A New York state Democrat has taken up the charge pushing for the Mario Cuomo Bridge to revert to its original name, the Tappan Zee Bridge.
“This is nothing against the Cuomos,” State Sen. James Skoufis, D-Woodbury, said. He added that the process to originally rename the bridge was “unseemly” and that he would support dedicating another bridge, tunnel or roadway to the former New York governor.
“There was no public input, there was no feedback outreach. And if they had done that outreach, they would have heard, the governor’s office, that people did not want the name to change,” Skoufis added. “And so we’re trying to right this wrong with this bill.”
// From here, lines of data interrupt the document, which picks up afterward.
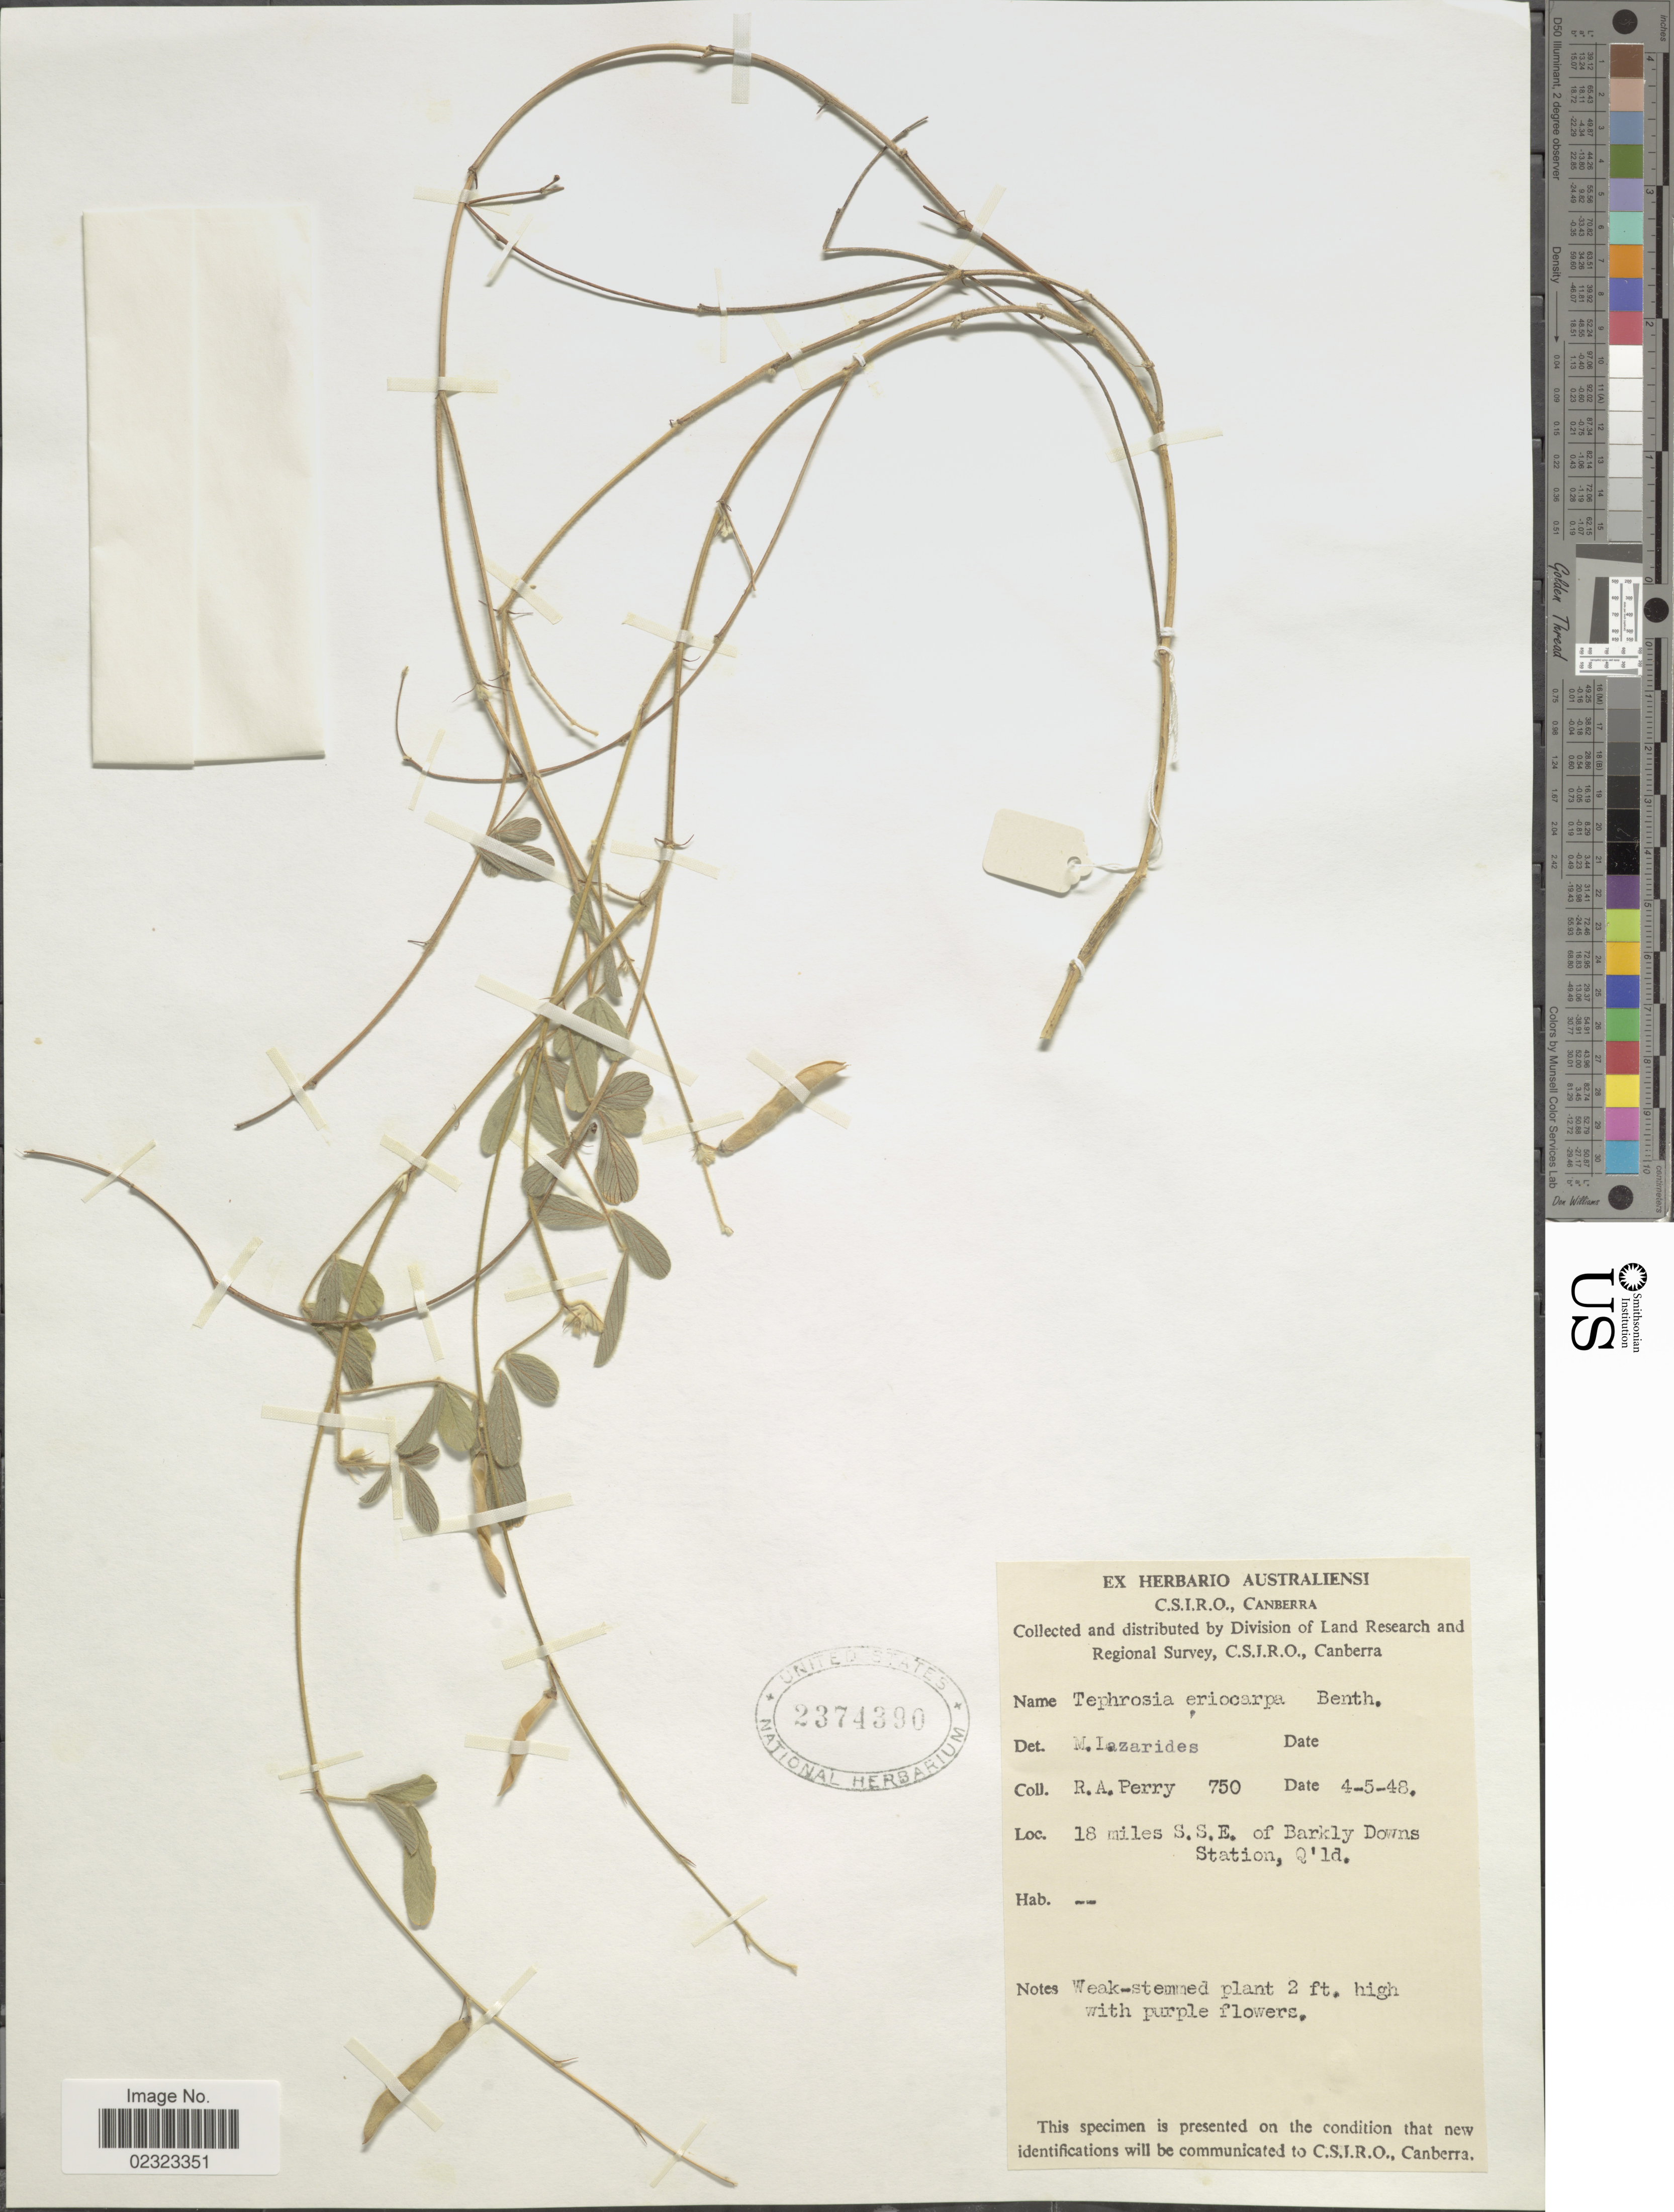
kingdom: Plantae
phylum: Tracheophyta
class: Magnoliopsida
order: Fabales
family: Fabaceae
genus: Tephrosia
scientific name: Tephrosia eriocarpa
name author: Benth.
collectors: Perry, R. A.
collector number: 750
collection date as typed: Transcribed d/m/y: 4/5/48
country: Australia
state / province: Queensland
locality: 18 miles S.S.E. of Barkly Downs Station.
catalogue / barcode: US 2374390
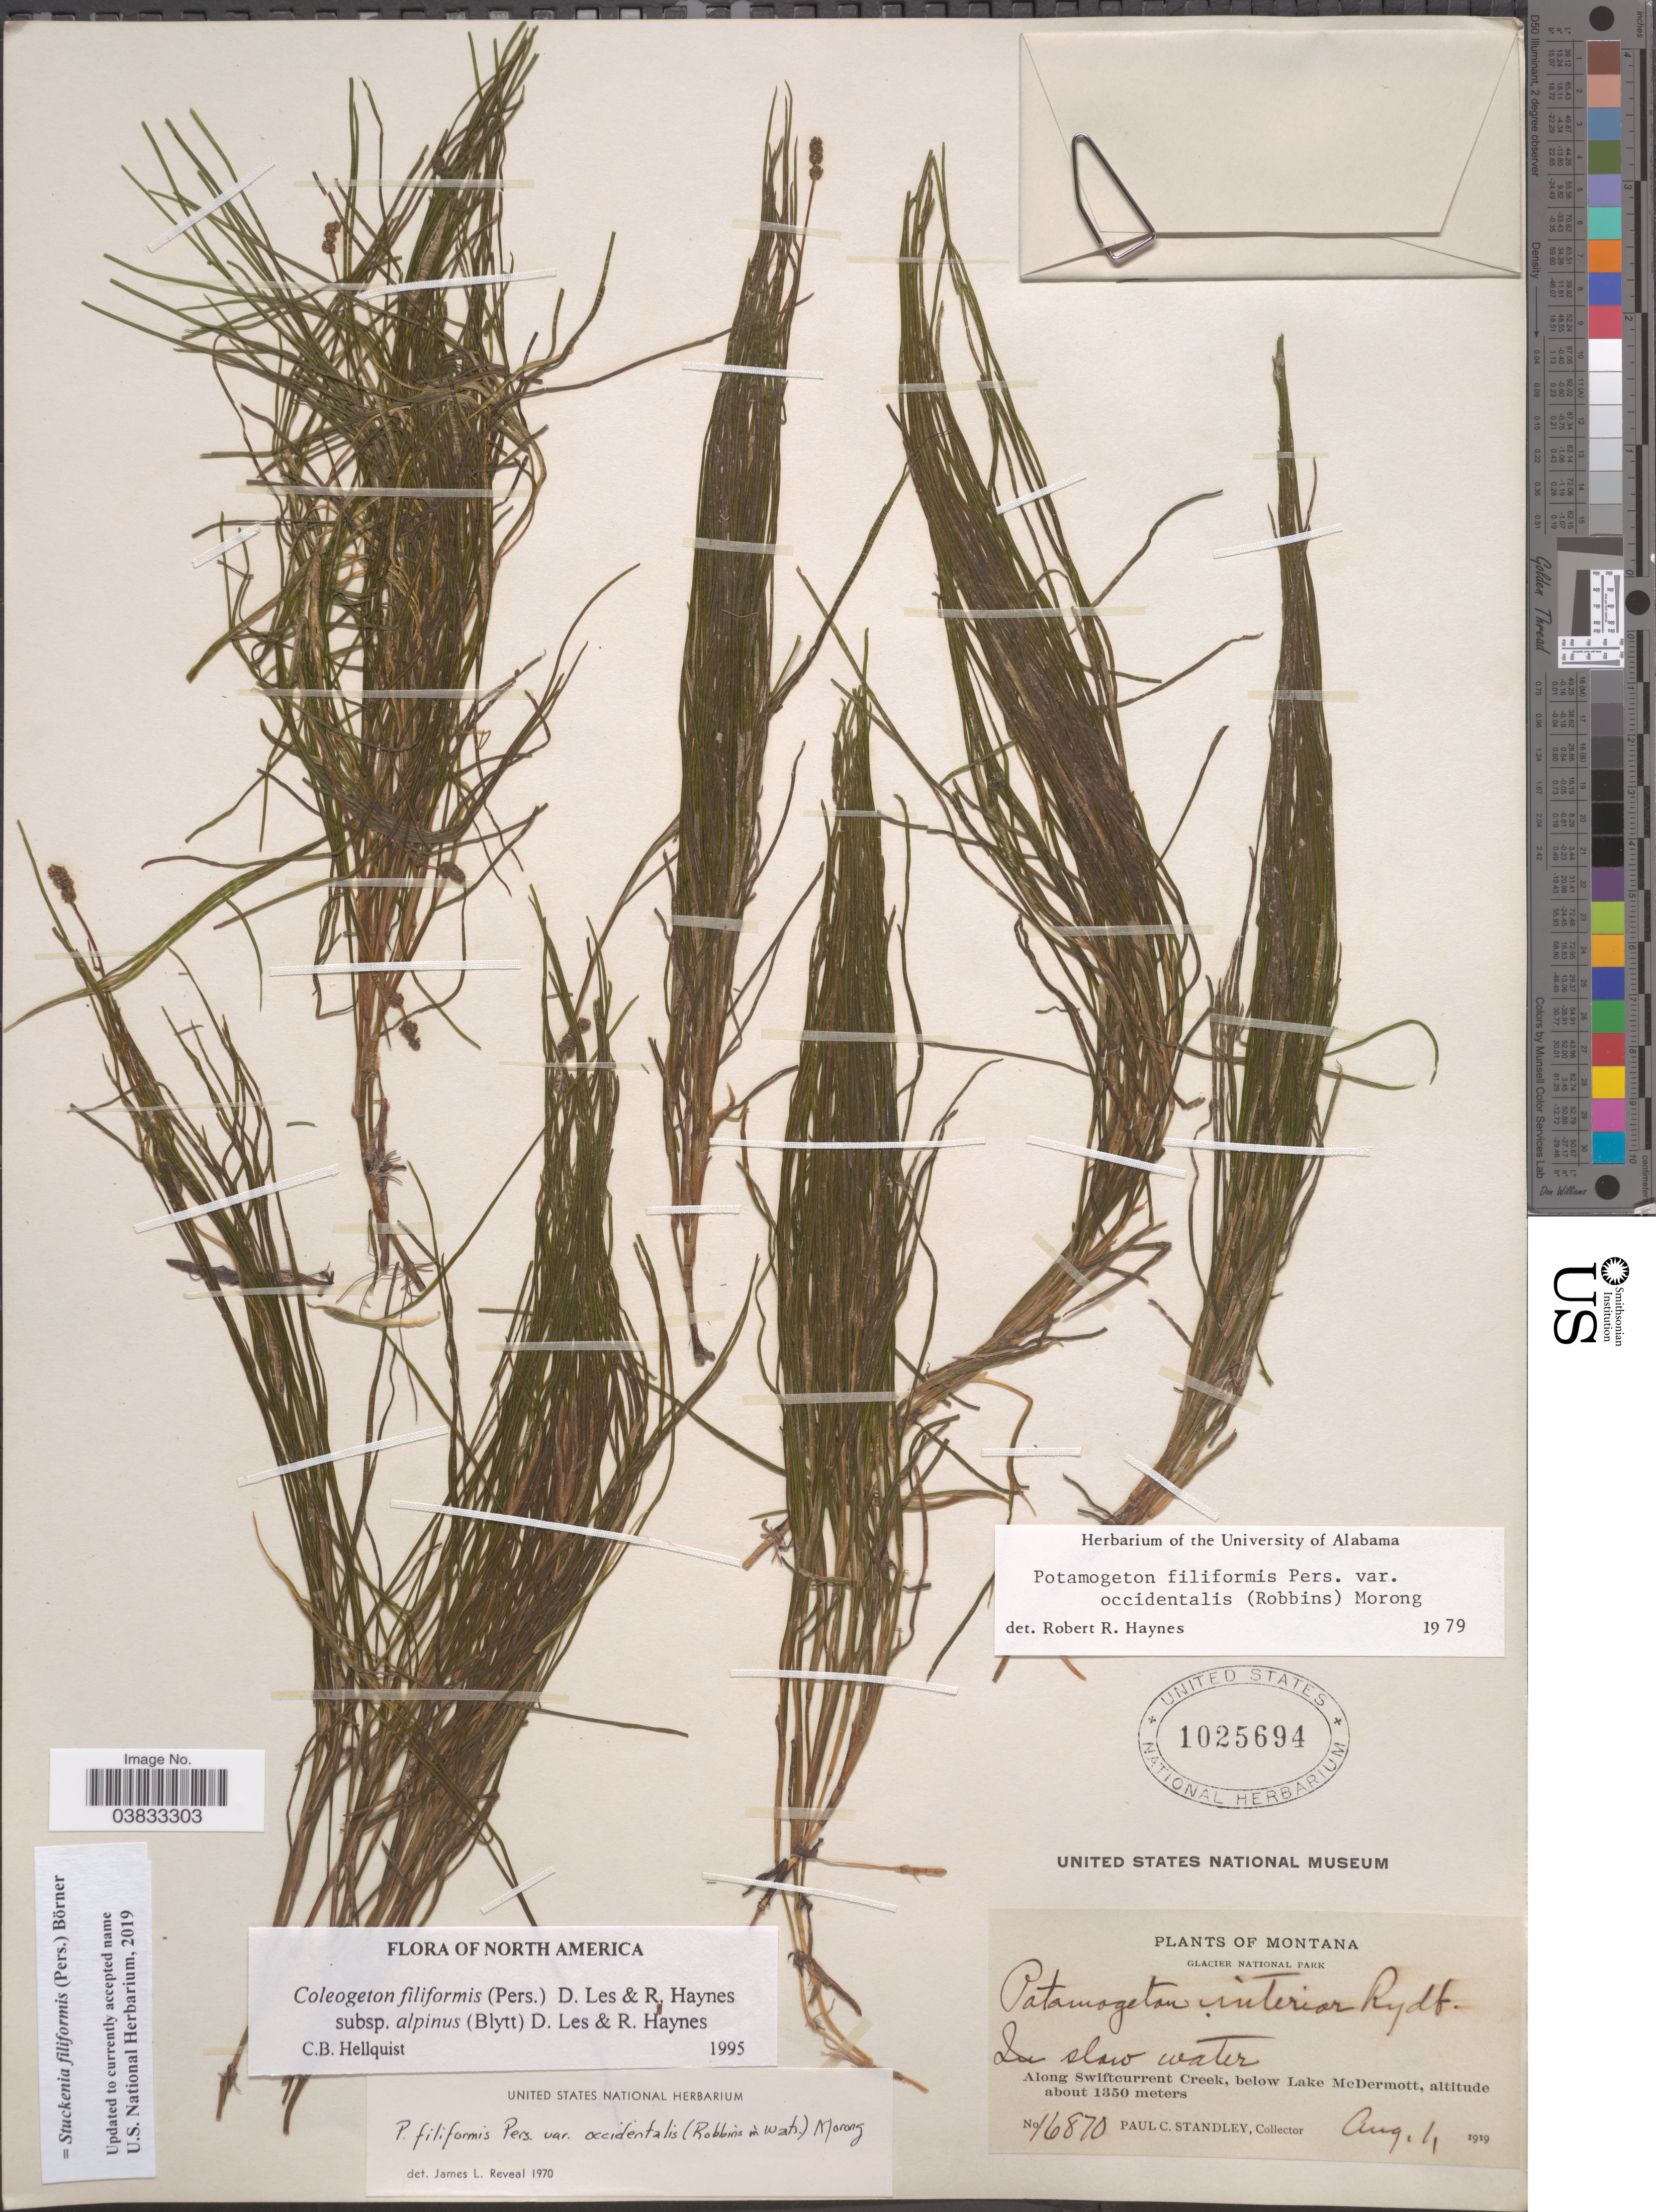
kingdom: Plantae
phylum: Tracheophyta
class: Liliopsida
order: Alismatales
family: Potamogetonaceae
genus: Stuckenia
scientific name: Stuckenia filiformis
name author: (Pers.) Börner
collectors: P. C. Standley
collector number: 16870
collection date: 1919-08-01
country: United States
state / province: Montana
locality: Glacier National Park. Along Swiftcurrent Creek, below Lake McDermott.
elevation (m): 1350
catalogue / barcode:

The three-mile bridge originally bore the name Tappan Zee since it opened in 1955 but was renamed after the three-term New York governor in 2017 after a new bridge was built to replace the original. Mario Cuomo served as governor from 1983 to 1995, leaving office after the 1994 election with a loss to Republican challenger George Pataki.
Republicans have championed the renaming for several years, but Skoufis took up the charge after taking his seat and inheriting it from his predecessor, Republican Sen. Mike Martucci.
“Everyone in the Hudson Valley still calls the bridge the Tappan Zee for a reason,” Skoufis told the New York Post in February. “It’s the rightful name.”
An effort to pass the bill last term met with failure in April, but sponsors believe the bill could find greater success with New York Gov. Kathy Hochul in charge to pass the final measure.
Hochul did not commit to the measure, saying it has to “pass legislation before it gets my attention,” ABC 7 reported.
Two New York State Assembly Democrats from the Hudson Valley have voiced differing opinions on the bill, with Ken Zebrowski supporting it and MaryJane Shimsky arguing it was a distraction from “prioritizing … our time and energy to fixing more of our crumbling roads and bridges.”
Skoufis stressed the bill needs an Assembly sponsor, likely a Democrat, to help push it through the legislative body that is two-thirds Democratic. Without the sponsor, the bill would likely need to pass as an addition to the budget, due in April, or as part of an omnibus, The Journal News reported.
Four Democrats sponsored the bill in the Assembly last year, and Assemblyman John McGowan, R-Pearl River, said he would work with “anybody, Republican or Democrat,” to ensure it succeeds.
“The reality is being a Republican and trying to pass legislation is much more difficult than for my colleagues in the majority,” McGowan told the Post, adding that “good ideas are good ideas.”
The measure has gained increased support following former New York Gov. Andrew Cuomo’s sexual misconduct allegations. Andrew Cuomo allegedly strong-armed legislators into adopting the name as part of a late-night push in a major omnibus bill in 2017 as the structure neared completion.